The Army’s bomb squad has detonated 180 sticks of explosives that were found on former RTÉ journalist and farmer, Fergal Keane’s Co. Cork farm this week.

Fergal Keane has said the discovery and detonation of explosives, which date back to the Irish War of Independence, on his farm was like watching “history come alive”.

The explosives were detonated in three controlled explosions yesterday (Thursday, October 5) on Keane’s 10ha farm in Baltimore, Co. Cork, by the state’s Defence Force’s Explosive Ordnance Disposal service.

The 180 sticks of gelignite explosives were discovered on Wednesday evening (October 4) by a man doing stonework on a shed that Keane was renovating.

Speaking on the discovery of the explosives, Keane said the whole experience was a source of great “excitement” for the area, and for himself and his family.

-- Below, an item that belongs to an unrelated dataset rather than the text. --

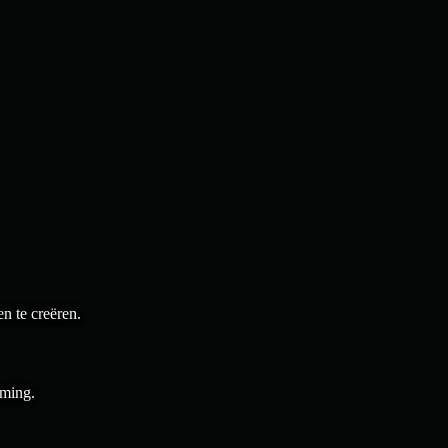
n te creëren.
rming.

“I went down on Wednesday evening and we had a look at it on Thursday morning, and I recognised this straight away as being a commercial explosive that had been hidden there for quite a long time,” he said.

“I also knew that this stuff can get very unstable; liable to detonate on impact or something like that as it gets older. So we just left the place and left the area.

“I phoned the guards and they came over pretty quickly from Clonakilty because the station in Skibbereen isn’t fully manned anymore.”

Calling the bomb squad

As soon as Gardaí had arrived at Keane’s Lahern Farm, he said they immediately “called the bomb squad”, and the Explosive Ordnance Disposal service came from Co. Dublin.

The Explosive Ordnance Disposal service truck and jeep at Keane’s site yesterday. Source: @fergalrte on X

“It was great excitement for a little area that they were there,” he said. “Then we had to leave the house.”

“They cordoned off all the roads around but didn’t ask people to leave their houses,” he added.

“There was a digger working on site, so they got him to dig a big hole and then they put this stuff in and had three very big controlled explosions and blew it all up.”

Keane said many people had been in touch with him, since he uploaded footage of the controlled explosions to social media, about the history of gelignite.

“Loads of people in contact with me. Gelignite was made in a factory called Curtis and Harvey in Kent in England. It’s on the label, and that place closed down in 1920.

“…it meant that all the stuff was seized or found, taken by the IRA, obviously, prior to 1920.”

Keane said the gardaí and the Explosive Ordnance Disposal service said that, after Soloheadbeg in 1919 – one of the first incidences and ambushes in the Irish War of Independence – the west Cork IRA seized “huge amounts of gelignite, most of which has never been found”.

“They were speculating yesterday, the gardaí and the army, that this could be some of that.,” he said.

‘We thought we’d find something…but nothing like this’

Keane said Lahern Farm had belonged to the same family for generations, and had then been uninhabited for a while, so he always had a feeling he would find something interesting on the land or in its outbuildings.

However, he said, he never expected to find anything like the stash of gelignite found in the shed.

“The army left yesterday evening and they said the immediate area is safe, but if [I am] doing other work on other buildings to proceed carefully as [I] might find more.

“We always thought we would find stuff hidden there because it had never been sold and it was always in the one family until we bought.

“And with the family history with the west Cork, right away we thought we’d always find something, but we thought it might be a gun or something like that, nothing like this.”